Although minimal in nature, the background is markedly present thanks to a subtle array of textures and the photographer’s preference for a palette of pastel colours of varying density. Each colour and combination thereof is never the result of chance. Aptly chosen and skilfully matched, used to highlight objects or in a flight of fancy, they provide the viewer with a different possible interpretation of what he/she is seeing. The paired colours and different materials, whether real or imitated, accentuate the inherent force that lies within each precariously balanced tower and mound.

Like his previous series (Little Dolls, Murmurations, Icons and Totems), Alain Delorme’s work is open to interpretation, free of judgement or any sort of conformism. If these assemblies remind some people of ex-votos, iconic offerings giving thanks to the great god of mass consumption and his overwhelming generosity, I personally see an indication of the photographer’s desire to reveal the excesses of consumer society. He proposes an amusing anthropological analysis and, as he so often does, positions himself as both a spectator and a participant in this loss of control. Combining absurdity and fascination, he examines and reveals without condemning, bearing witness to the situation with just a hint of mischief. His work provides food for thought, encouraging us to reflect on what the world is doing and the consequences of our actions.
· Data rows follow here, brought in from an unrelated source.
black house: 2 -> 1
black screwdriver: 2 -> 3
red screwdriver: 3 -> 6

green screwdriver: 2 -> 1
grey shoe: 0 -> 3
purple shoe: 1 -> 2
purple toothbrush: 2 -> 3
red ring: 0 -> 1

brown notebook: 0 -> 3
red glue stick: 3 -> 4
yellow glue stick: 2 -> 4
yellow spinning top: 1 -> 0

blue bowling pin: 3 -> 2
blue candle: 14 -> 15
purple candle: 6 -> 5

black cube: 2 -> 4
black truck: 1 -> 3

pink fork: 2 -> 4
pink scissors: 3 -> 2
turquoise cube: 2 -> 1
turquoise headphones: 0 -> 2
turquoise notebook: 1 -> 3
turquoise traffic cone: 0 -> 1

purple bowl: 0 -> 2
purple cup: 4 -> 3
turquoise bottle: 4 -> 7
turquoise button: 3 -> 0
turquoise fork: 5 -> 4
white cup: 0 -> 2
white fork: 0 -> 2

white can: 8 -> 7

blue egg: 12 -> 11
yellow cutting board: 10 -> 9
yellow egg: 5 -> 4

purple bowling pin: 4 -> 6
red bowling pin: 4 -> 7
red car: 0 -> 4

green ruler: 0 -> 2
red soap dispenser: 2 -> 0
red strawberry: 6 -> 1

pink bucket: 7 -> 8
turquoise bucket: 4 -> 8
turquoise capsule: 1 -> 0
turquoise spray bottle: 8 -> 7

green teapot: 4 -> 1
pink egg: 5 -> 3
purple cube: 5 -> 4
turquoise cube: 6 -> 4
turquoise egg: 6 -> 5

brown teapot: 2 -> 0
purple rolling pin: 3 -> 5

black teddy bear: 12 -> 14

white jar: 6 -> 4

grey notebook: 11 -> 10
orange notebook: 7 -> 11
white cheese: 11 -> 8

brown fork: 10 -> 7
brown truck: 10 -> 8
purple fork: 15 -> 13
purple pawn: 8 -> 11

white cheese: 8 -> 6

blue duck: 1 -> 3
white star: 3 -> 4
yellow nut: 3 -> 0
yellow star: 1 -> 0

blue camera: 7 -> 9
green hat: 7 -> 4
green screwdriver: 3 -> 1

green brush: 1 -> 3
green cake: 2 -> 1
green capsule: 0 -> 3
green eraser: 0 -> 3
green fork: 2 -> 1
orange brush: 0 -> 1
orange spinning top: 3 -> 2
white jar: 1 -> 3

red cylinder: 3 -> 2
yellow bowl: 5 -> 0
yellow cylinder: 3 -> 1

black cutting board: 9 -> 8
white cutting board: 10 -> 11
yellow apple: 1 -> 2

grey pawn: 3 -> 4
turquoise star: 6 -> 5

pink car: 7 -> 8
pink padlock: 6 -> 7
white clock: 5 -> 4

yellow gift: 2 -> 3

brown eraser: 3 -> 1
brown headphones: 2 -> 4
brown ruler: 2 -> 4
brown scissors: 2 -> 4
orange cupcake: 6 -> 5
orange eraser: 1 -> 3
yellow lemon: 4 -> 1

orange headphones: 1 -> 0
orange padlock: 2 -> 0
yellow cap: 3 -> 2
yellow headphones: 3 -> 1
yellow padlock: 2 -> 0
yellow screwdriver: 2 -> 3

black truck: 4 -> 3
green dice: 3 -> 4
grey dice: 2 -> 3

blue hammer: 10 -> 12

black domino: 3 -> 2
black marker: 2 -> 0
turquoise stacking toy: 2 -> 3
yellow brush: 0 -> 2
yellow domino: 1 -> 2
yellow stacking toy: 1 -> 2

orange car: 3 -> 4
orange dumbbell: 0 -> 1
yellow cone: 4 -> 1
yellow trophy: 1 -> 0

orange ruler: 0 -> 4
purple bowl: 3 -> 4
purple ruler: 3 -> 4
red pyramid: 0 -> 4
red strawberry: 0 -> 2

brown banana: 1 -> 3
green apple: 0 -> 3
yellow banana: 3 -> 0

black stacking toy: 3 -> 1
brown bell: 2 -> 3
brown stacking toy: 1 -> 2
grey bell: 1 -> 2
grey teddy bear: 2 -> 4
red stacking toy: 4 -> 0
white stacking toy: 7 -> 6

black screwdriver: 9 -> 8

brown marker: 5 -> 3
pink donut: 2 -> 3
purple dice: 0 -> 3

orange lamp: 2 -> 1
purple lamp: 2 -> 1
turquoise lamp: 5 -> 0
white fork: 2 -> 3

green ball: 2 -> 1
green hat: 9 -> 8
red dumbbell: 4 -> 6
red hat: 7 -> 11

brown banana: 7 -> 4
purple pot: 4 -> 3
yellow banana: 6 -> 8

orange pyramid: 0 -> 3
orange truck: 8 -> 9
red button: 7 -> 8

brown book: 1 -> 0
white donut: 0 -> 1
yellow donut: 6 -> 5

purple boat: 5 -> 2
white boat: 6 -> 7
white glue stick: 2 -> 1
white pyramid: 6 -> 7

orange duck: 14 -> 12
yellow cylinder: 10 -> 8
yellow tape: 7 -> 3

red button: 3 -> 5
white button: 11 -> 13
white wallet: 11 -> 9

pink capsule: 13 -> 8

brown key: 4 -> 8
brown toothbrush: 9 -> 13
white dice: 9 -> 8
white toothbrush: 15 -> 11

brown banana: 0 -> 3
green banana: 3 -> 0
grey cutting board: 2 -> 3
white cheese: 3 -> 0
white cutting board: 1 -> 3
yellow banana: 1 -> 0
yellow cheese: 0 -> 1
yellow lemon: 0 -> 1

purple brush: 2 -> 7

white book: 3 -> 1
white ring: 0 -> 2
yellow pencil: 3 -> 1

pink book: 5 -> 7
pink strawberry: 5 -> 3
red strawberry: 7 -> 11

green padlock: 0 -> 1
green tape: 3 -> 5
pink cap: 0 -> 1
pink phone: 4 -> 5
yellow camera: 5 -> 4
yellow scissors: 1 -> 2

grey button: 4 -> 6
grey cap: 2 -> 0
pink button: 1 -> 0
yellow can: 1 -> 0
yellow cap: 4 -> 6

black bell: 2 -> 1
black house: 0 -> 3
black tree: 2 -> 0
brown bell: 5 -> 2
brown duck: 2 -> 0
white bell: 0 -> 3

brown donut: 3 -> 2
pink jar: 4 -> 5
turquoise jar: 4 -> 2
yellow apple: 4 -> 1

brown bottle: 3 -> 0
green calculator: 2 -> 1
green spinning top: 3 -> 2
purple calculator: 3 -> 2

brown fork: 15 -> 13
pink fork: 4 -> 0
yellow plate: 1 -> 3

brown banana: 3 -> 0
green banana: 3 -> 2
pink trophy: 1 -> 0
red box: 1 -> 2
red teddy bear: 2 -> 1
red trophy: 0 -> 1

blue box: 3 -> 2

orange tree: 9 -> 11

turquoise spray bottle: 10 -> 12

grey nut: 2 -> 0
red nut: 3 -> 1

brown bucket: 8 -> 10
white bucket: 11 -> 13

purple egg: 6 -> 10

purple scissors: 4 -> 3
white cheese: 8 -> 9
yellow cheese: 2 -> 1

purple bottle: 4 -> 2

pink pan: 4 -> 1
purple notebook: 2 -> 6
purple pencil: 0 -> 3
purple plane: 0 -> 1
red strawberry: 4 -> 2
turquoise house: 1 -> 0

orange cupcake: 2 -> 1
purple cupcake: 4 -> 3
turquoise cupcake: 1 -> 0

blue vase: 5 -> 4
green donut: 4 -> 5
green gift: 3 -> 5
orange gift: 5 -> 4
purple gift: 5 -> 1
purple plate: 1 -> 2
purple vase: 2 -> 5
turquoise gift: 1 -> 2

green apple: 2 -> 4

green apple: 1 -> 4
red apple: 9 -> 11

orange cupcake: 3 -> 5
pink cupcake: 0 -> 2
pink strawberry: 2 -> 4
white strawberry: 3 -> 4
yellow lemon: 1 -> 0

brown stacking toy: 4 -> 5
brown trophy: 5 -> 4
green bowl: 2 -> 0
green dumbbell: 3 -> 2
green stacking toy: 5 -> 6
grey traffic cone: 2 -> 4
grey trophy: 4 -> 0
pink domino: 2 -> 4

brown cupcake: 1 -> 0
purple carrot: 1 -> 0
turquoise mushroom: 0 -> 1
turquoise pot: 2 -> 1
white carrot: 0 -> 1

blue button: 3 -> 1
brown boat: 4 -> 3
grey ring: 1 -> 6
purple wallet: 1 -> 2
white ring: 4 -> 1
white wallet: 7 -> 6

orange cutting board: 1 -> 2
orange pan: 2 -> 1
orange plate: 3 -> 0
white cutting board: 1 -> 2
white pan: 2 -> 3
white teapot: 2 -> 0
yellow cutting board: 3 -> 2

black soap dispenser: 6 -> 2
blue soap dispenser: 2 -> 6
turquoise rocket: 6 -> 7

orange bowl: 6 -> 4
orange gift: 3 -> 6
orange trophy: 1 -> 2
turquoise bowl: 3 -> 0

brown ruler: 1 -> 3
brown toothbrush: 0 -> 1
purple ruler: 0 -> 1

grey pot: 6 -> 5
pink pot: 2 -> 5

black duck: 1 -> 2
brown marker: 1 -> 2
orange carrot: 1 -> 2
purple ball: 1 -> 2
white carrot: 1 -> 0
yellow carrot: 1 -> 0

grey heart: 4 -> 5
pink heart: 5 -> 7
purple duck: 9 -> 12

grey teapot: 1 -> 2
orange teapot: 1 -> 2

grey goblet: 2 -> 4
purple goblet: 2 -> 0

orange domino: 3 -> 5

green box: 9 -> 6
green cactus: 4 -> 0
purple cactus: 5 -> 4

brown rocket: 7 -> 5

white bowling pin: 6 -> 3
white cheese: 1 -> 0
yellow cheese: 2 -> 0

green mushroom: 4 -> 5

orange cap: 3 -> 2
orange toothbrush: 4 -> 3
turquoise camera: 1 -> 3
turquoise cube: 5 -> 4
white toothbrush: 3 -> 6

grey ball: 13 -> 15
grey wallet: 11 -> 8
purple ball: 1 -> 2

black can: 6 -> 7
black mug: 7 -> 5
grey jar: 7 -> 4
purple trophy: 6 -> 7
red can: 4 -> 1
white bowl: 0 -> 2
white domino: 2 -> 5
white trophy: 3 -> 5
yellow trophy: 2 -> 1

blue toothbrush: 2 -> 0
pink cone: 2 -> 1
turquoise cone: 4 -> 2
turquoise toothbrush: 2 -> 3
When self-centred humanity rushes to accumulate food in answer to an artificial sense of necessity, it reveals the state of anomie (a lack of social or moral standards) that characterises communities suffering from the chaos caused by the absence of generally accepted rules, cooperation and notions of what is good behaviour.
To what is a rather dark analysis, I’ll conclude with some thoughts of life’s happier moments. Man is an animal that is capable of adapting to many different situations and so, even confined to our homes with our children, let’s huff and puff on Delorme’s floury stalagmite because, after all, you have to keep the kids occupied — and never forget the importance of the bursts of laughter.